[Data extracted from a collection]
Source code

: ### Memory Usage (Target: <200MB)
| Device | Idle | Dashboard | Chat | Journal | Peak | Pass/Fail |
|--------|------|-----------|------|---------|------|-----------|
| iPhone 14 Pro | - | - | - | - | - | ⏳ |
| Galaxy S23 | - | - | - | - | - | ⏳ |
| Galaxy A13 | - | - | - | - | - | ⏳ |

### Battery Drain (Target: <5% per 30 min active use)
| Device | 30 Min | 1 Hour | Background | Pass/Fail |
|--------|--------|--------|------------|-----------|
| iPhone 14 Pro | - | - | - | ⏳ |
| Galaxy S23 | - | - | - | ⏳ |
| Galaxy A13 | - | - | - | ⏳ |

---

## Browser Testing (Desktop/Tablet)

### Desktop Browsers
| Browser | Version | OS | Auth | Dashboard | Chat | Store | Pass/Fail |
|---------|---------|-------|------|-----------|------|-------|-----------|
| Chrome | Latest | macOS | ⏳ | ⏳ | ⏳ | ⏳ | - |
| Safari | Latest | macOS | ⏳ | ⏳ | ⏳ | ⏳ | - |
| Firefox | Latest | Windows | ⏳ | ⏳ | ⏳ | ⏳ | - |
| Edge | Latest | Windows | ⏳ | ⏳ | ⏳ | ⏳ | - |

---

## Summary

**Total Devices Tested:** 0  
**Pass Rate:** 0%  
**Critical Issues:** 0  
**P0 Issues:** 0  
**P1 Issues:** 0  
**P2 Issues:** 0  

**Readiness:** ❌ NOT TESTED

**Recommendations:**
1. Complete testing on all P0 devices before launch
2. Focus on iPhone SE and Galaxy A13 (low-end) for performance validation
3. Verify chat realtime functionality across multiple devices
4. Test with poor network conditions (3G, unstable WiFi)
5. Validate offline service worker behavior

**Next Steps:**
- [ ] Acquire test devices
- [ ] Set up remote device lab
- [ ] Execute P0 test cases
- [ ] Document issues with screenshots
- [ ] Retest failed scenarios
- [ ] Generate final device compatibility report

Work task » After locating the line that contains "### Desktop Browsers", please copy exactly every line from the start of the records through it, and nothing else.

Problem solution »
Source code

: ### Memory Usage (Target: <200MB)
| Device | Idle | Dashboard | Chat | Journal | Peak | Pass/Fail |
|--------|------|-----------|------|---------|------|-----------|
| iPhone 14 Pro | - | - | - | - | - | ⏳ |
| Galaxy S23 | - | - | - | - | - | ⏳ |
| Galaxy A13 | - | - | - | - | - | ⏳ |

### Battery Drain (Target: <5% per 30 min active use)
| Device | 30 Min | 1 Hour | Background | Pass/Fail |
|--------|--------|--------|------------|-----------|
| iPhone 14 Pro | - | - | - | ⏳ |
| Galaxy S23 | - | - | - | ⏳ |
| Galaxy A13 | - | - | - | ⏳ |

---

## Browser Testing (Desktop/Tablet)

### Desktop Browsers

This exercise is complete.